It's getting good. Drudge says an intern story is ready to break that Kerry foes predict "will ruin Kerry."
I've learned to give Drudge stories a day or two to shake out, but must admit the new level of scrutiny on the junior Senator from Massachusetts is fun. Jeff Jacoby has blasted him today:,
Equivocating politicians are sometimes accused of trying to be "all things to all people," but few have taken the practice of expedience and shifty opportunism to Kerry's level. Massachusetts residents have known this about their junior senator for a long time. Now the rest of the country is going to find out.
And Mark Steyn explains to our British cousins that Senator Kerry's real gift is his ability to look big in a fight:
The only relevant lesson from Vietnam is this: then, as now, it was not possible for the enemy to achieve military victory over the US; their only hope was that America would, in effect, defeat itself. And few men can claim as large a role in the loss of national will that led to that defeat as John Kerry. A brave man in Vietnam, he returned home to appear before Congress and not merely denounce the war but damn his "band of brothers" as a gang of rapists, torturers and murderers led by officers happy to license them to commit war crimes with impunity. He spent the Seventies playing Jane Fonda and he now wants to run as John Wayne.Posted by jk at February 12, 2004 01:15 PM
Hmmm, I think another lesson from Vietnam is that we cannot militarily defeat fanatics. If there is a system to continually train new fighters you will never kill or imprison them fast enough to win. I think about this whenever I hear Donald Rumsfeld or George Bush talk about how we will outlast the insurgents.

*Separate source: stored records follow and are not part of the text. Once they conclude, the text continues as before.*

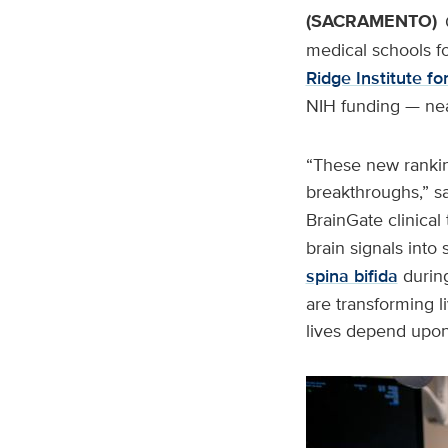
(SACRAMENTO)
medical schools f
Ridge Institute f
NIH funding — near
“These new ranking
breakthroughs,” s
BrainGate clinical 
brain signals into
spina bifida
during
are transforming 
lives depend upon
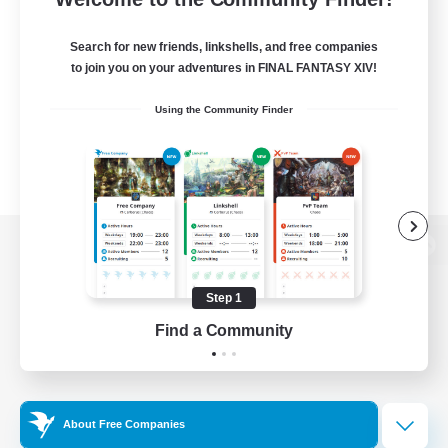
Search for new friends, linkshells, and free companies
to join you on your adventures in FINAL FANTASY XIV!
Using the Community Finder
View desktop version of the Lodestone
Step 1
Find a Community
Game Download
Official Information
About Free Companies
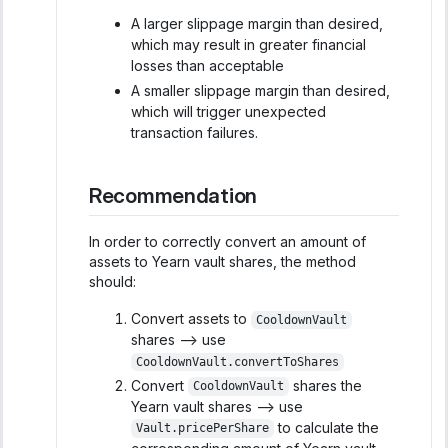
A larger slippage margin than desired,
which may result in greater financial
losses than acceptable
A smaller slippage margin than desired,
which will trigger unexpected
transaction failures.
Recommendation
In order to correctly convert an amount of
assets to Yearn vault shares, the method
should:
Convert assets to
CooldownVault
shares --> use
CooldownVault.convertToShares
Convert
shares the
CooldownVault
Yearn vault shares --> use
to calculate the
Vault.pricePerShare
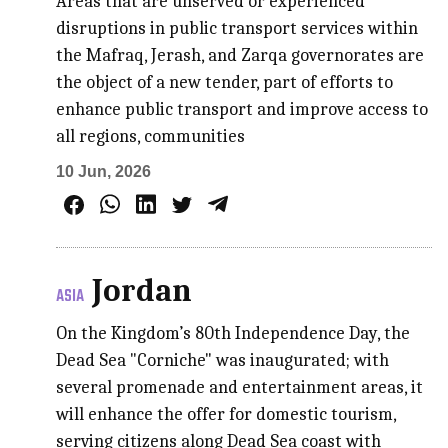
Areas that are unserved or experienced
disruptions in public transport services within
the Mafraq, Jerash, and Zarqa governorates are
the object of a new tender, part of efforts to
enhance public transport and improve access to
all regions, communities
10 Jun, 2026
Jordan
ASIA
On the Kingdom’s 80th Independence Day, the
Dead Sea "Corniche" was inaugurated; with
several promenade and entertainment areas, it
will enhance the offer for domestic tourism,
serving citizens along Dead Sea coast with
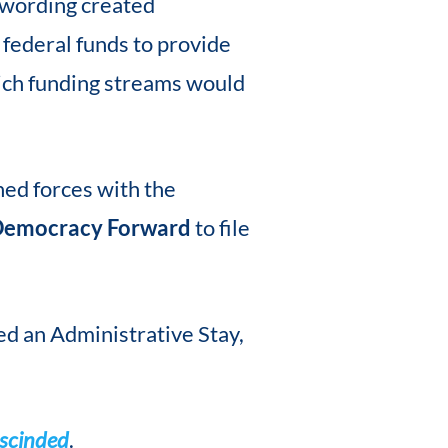
 wording created
 federal funds to provide
ich funding streams would
ned forces with the
emocracy Forward
to file
ed an Administrative Stay,
escinded
.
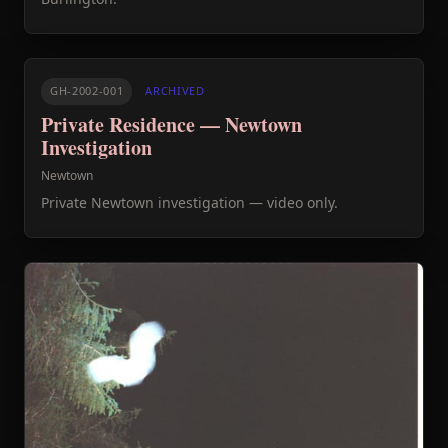
GH-2002-001
ARCHIVED
Private Residence — Newtown
Investigation
Newtown
Private Newtown investigation — video only.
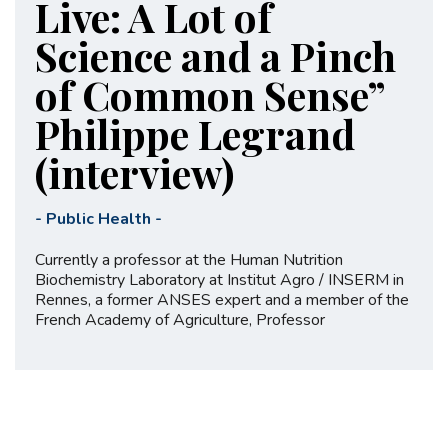
Live: A Lot of
Science and a Pinch
of Common Sense”
Philippe Legrand
(interview)
-
Public Health
-
Currently a professor at the Human Nutrition
Biochemistry Laboratory at Institut Agro / INSERM in
Rennes, a former ANSES expert and a member of the
French Academy of Agriculture, Professor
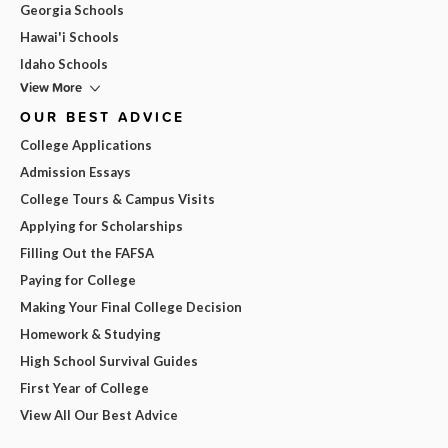
Georgia Schools
Hawai'i Schools
Idaho Schools
View More
OUR BEST ADVICE
College Applications
Admission Essays
College Tours & Campus Visits
Applying for Scholarships
Filling Out the FAFSA
Paying for College
Making Your Final College Decision
Homework & Studying
High School Survival Guides
First Year of College
View All Our Best Advice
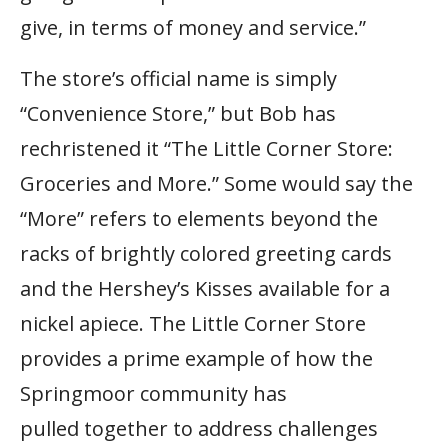
give, in terms of money and service.”
The store’s official name is simply
“Convenience Store,” but Bob has
rechristened it “The Little Corner Store:
Groceries and More.” Some would say the
“More” refers to elements beyond the
racks of brightly colored greeting cards
and the Hershey’s Kisses available for a
nickel apiece. The Little Corner Store
provides a prime example of how the
Springmoor community has
pulled together to address challenges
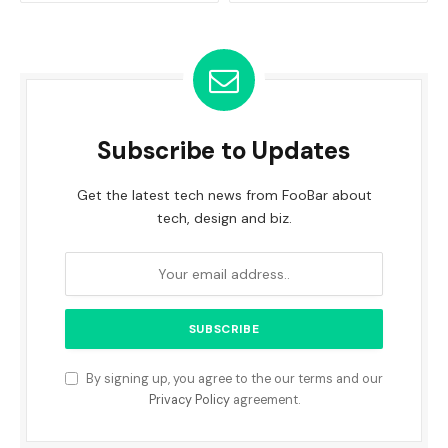
Subscribe to Updates
Get the latest tech news from FooBar about
tech, design and biz.
By signing up, you agree to the our terms and our
Privacy Policy
agreement.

Posted by: Silence Dogood at February 16, 2004 02:11 PMI hear your theme, Silence, but cannot agree.
North Vietnam was refortified and supplied by Russia and China, with which it shared a common border. The Sunni Triangle is an isolated area that is militarily quarantined. We can outlast the insurgents there.
Perhaps there will always be terrorists. I am not as pessimistic as you but concede that on some level you might be right. We can, however, stop the state sponsors of terrorism. We are well on the way already having removed the Taliban and Saddam Hussein. Neighboring states are suddenly becoming a little more cooperative.
Then again, I think we should have stuck around in Viet Nam.
Posted by: jk at February 16, 2004 02:44 PMValid point about the military quarantine JK, but what about after the US military leaves? It seems to me that we are fighting not against a group of people, but against an idealogy. The only way to defeat an idea is with a better idea. We have to convince mainstream Iraqis that a secular democracy is the better idea. Unfortunately there are already signs that a Theocracy may be the choice of the majority. The Iraqi people could take their new freedom and choose an Islamic based form of government, which could be much better for the Iraqi people then life under Saddam, but could end up making Iraq more of a supporter of terrorism than before. Saddam deserves the worst of fates for sure, but as a secularist he was not a big friend of Islamic radicals. This is not to say that an Islamic democracy would naturally support terrorists, obviously not, but giving people freedom is a leap of faith, there are no guarantees that the new government will be a friendly one 5 or 10 years down the road.
Posted by: Silence Dogood at February 18, 2004 10:51 AMSomebody said "if we do our job right, we will create a nation that will hate us in ten years."
I cannot predict how things will turn out in Iraq. I remain convinced that they are better off and that a new government, if not explicitly pro-Western, would still be better for the West and the Mideast.
You invoke Vietnam (fairly, although I think the comparison strained) -- how about the Barbary Pirates? That battle was long and ideological and against amorphous targets, yet the US prevailed.
Posted by: jk at February 18, 2004 12:16 PMI've said before that Iraq will be on it's way to freedom when they start building WalMarts. Materialism is a powerful force for freedom and capitalism. Just ask the WTO protesters in THIS country.